>>>
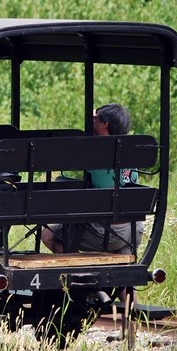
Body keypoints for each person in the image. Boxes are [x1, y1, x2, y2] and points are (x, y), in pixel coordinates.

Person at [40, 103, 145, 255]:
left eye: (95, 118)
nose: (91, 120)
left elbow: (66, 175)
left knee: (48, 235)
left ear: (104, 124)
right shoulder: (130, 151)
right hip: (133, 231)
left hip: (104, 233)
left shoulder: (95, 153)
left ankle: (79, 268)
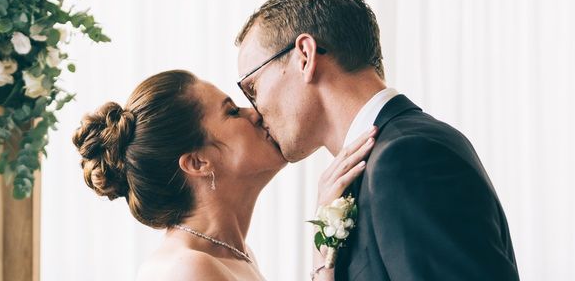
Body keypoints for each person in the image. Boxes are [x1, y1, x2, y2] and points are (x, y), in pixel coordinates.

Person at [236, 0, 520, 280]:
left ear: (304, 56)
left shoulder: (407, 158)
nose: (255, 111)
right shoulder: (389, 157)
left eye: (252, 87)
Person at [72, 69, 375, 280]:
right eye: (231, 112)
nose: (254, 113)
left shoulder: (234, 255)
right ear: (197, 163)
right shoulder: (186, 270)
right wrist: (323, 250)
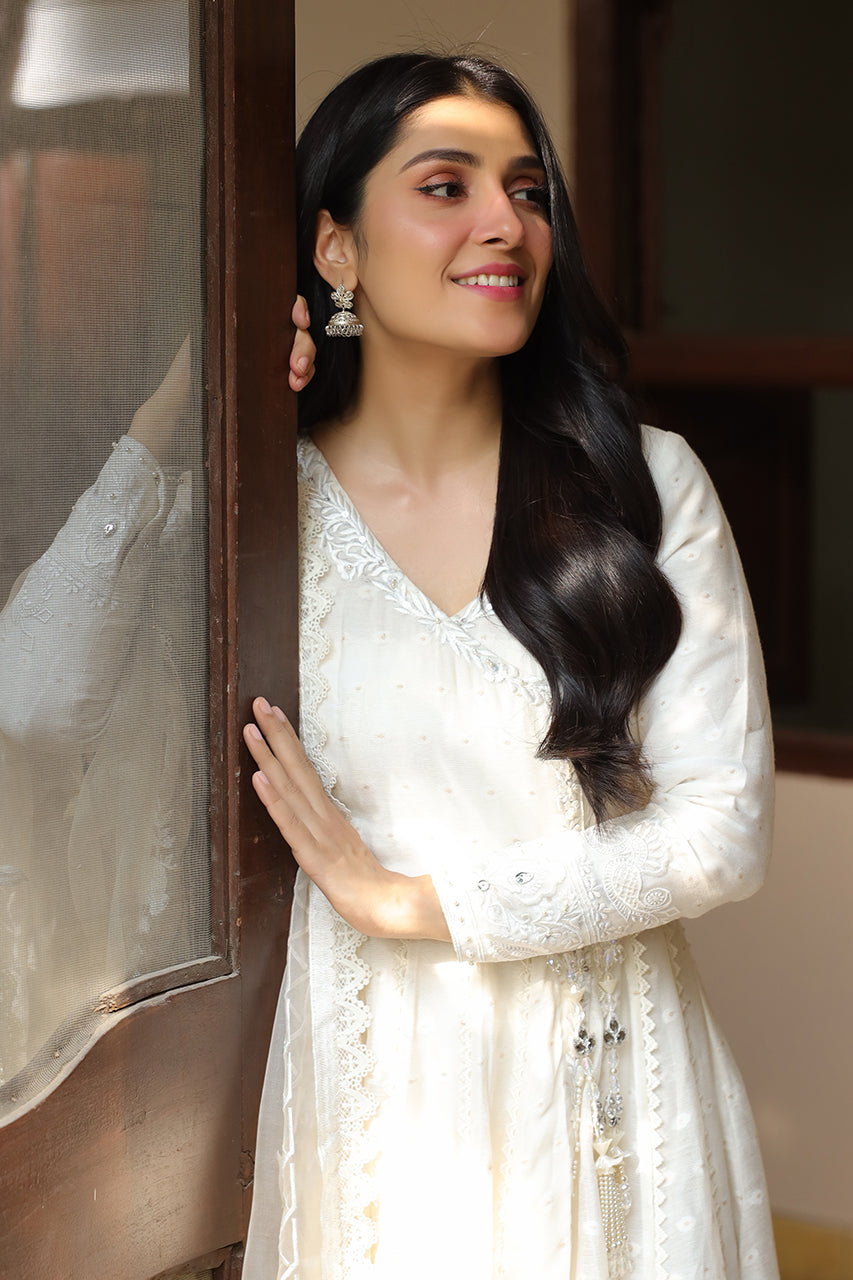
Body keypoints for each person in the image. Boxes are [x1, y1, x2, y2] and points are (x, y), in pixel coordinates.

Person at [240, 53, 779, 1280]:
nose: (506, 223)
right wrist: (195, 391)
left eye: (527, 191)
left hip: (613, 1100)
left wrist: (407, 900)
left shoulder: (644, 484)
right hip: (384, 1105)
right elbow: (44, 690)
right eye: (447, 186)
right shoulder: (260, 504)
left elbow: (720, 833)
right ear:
<<<
» REQUIREMENT:
From the first line above down to the line with "left ear: (104, 124)", reproduce every line and no others, omitting pictures.

» WRITTEN SOLUTION:
Body keypoints for each person in the image. Boxes are [x1, y1, x2, y2] and points are (x, y), in pixel coordinates.

Person at [40, 103, 145, 255]:
left eye: (95, 118)
nose: (91, 120)
left elbow: (66, 175)
left knee: (48, 235)
left ear: (104, 124)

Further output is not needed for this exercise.